Instructions to follow >> Your answer should consist of every line in the records that holds "accueillir".

(Records contained in a dataset)
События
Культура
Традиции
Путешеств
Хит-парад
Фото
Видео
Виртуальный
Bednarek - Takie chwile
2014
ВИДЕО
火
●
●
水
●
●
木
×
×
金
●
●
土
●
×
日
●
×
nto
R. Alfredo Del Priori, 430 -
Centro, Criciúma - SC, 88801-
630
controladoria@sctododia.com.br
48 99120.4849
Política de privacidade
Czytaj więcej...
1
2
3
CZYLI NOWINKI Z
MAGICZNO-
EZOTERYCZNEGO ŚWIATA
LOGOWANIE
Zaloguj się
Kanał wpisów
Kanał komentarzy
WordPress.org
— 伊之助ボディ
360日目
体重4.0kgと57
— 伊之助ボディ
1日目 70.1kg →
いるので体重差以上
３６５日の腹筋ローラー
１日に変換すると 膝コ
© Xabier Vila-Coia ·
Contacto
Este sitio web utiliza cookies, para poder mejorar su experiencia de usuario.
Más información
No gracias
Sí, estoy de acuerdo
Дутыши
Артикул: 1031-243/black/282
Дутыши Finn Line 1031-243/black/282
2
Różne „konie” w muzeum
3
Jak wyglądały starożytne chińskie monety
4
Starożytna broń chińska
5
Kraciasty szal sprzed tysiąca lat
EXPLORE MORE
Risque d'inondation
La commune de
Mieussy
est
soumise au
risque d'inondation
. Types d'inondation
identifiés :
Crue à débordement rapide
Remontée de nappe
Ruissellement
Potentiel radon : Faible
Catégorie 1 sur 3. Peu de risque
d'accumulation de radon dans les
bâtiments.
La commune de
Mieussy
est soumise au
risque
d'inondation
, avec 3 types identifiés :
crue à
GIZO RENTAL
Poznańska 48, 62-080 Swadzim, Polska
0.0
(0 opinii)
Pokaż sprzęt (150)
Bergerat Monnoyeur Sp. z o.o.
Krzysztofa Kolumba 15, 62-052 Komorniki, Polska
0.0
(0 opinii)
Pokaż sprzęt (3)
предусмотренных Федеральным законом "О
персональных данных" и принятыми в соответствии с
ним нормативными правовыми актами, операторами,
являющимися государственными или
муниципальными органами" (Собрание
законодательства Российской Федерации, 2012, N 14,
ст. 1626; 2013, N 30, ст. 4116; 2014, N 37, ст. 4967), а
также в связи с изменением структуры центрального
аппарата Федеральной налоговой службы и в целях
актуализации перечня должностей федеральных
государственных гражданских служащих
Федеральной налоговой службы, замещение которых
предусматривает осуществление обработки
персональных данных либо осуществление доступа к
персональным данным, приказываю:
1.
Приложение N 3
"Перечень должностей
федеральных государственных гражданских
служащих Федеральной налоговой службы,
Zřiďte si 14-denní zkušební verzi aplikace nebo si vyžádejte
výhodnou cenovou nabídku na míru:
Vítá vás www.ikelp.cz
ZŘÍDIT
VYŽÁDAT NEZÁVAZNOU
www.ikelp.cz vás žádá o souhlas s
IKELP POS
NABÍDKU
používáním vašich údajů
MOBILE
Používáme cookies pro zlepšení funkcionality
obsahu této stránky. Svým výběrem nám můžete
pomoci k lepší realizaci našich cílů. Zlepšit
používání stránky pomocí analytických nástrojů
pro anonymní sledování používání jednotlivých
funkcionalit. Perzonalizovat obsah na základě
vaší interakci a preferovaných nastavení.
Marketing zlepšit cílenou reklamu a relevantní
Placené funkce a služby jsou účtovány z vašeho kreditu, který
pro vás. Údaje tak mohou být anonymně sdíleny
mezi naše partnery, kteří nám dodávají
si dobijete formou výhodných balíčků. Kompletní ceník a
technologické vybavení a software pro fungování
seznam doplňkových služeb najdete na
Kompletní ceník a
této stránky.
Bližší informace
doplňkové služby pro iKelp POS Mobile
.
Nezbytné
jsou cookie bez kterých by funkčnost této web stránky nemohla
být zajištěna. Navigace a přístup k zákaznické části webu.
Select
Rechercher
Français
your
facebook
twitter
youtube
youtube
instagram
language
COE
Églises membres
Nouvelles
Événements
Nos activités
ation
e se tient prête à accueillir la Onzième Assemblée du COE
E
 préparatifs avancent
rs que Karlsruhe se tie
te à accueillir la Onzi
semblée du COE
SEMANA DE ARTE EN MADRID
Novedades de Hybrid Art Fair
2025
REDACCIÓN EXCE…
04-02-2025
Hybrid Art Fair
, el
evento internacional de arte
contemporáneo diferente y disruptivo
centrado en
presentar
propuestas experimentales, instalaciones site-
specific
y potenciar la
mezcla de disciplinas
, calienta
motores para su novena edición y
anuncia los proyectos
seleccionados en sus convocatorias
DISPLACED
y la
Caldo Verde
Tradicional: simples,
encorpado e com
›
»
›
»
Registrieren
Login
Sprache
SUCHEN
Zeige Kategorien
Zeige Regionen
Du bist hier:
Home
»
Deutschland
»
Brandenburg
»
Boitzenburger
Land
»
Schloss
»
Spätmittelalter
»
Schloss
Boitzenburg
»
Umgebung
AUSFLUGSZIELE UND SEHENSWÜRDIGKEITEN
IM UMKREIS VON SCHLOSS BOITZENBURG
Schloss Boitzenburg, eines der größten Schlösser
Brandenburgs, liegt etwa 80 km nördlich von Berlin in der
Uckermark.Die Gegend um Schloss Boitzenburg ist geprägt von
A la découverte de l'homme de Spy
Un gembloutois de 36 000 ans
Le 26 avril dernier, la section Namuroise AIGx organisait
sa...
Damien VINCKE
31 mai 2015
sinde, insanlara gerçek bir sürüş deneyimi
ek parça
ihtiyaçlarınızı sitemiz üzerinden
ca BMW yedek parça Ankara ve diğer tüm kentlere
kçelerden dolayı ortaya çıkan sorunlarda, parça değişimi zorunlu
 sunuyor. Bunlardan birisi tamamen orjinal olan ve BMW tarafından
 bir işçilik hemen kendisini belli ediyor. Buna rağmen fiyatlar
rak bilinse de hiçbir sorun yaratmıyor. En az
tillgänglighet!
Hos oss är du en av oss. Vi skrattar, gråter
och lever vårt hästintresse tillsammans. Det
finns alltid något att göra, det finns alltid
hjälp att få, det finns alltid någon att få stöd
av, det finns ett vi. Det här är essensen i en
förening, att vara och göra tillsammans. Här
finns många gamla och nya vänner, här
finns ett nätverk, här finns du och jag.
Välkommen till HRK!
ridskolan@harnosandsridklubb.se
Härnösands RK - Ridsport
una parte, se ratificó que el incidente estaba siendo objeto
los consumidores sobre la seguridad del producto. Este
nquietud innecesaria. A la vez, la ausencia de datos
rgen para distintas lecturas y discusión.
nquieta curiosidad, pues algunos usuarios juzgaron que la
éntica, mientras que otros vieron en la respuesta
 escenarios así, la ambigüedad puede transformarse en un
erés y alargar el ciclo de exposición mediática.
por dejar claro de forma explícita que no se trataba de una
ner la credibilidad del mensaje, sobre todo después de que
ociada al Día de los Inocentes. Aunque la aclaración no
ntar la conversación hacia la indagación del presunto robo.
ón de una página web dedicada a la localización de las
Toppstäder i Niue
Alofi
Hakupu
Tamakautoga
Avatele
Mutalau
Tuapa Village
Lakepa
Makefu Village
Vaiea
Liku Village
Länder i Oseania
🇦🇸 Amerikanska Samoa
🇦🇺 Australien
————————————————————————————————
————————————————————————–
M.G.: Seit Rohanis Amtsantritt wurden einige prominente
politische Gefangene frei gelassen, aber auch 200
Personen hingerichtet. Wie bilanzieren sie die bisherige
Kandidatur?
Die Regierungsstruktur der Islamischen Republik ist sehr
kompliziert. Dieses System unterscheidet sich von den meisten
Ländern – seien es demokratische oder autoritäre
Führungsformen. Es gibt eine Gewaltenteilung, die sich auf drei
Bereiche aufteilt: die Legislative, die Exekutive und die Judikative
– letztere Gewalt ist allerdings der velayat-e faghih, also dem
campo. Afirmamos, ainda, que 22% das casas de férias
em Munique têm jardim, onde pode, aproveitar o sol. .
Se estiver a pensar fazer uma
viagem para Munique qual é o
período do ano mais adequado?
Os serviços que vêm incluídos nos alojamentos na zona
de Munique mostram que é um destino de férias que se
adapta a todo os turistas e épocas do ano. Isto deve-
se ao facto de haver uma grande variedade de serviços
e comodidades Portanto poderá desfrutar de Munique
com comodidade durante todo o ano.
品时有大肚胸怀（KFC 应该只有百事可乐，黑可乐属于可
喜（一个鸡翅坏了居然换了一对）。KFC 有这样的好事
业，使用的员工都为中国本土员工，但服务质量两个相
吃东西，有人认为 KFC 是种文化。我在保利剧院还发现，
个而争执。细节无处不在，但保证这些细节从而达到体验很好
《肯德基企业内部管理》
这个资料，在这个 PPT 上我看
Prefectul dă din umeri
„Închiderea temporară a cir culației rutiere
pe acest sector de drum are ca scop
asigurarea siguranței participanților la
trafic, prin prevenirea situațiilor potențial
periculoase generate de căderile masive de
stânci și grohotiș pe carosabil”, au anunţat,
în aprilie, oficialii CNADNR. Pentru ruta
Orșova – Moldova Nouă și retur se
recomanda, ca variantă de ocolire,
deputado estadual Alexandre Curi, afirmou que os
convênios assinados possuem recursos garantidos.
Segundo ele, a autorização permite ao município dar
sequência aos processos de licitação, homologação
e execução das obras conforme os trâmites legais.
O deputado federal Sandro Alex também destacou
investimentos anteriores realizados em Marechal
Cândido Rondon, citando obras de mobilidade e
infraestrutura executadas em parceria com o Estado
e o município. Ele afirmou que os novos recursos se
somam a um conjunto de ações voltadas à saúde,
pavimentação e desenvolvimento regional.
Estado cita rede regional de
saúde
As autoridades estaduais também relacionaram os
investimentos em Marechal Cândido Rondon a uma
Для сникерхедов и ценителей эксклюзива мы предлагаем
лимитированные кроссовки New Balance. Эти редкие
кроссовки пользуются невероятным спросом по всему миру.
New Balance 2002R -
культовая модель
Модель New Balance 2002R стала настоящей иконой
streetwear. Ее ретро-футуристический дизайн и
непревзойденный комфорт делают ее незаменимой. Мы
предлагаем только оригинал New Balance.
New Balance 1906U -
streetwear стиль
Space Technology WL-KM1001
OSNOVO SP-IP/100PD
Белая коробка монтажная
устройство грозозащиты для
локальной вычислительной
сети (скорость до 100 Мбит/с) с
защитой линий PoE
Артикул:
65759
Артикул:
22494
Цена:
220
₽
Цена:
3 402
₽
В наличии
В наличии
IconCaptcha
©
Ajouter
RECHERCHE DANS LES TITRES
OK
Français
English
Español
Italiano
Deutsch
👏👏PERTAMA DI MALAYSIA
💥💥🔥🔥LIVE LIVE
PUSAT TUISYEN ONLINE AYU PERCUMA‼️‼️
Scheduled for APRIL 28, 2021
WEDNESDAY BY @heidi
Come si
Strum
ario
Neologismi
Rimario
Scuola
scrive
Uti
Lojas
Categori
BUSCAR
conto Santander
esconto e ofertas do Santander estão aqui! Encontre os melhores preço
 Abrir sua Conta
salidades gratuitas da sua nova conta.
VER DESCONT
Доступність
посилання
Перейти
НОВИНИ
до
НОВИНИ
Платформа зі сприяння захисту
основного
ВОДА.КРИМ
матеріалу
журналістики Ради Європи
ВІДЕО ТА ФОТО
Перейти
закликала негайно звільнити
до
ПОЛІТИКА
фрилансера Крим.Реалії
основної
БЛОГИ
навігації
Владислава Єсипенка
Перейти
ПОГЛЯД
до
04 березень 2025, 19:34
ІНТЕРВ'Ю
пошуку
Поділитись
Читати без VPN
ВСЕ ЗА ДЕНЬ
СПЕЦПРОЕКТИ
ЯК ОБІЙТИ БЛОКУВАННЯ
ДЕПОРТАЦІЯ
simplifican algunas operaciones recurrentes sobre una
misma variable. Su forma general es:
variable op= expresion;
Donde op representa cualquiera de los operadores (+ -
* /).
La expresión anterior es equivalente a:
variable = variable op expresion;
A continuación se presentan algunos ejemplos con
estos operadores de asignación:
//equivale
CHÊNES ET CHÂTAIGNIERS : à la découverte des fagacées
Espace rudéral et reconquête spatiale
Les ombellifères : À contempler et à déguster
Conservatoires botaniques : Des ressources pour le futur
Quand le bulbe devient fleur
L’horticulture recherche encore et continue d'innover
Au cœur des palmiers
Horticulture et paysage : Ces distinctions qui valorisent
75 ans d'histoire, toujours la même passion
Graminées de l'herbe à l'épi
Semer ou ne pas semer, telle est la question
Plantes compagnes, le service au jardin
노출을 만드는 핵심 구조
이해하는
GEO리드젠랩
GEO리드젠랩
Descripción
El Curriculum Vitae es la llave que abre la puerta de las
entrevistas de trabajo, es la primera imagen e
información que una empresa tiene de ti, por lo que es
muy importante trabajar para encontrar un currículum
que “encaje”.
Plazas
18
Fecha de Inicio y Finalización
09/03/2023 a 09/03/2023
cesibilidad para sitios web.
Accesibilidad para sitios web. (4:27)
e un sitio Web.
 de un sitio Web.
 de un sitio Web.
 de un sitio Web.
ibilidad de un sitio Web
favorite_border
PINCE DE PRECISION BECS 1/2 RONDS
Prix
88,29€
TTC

Exercise response >>
e se tient prête à accueillir la Onzième Assemblée du COE
te à accueillir la Onzi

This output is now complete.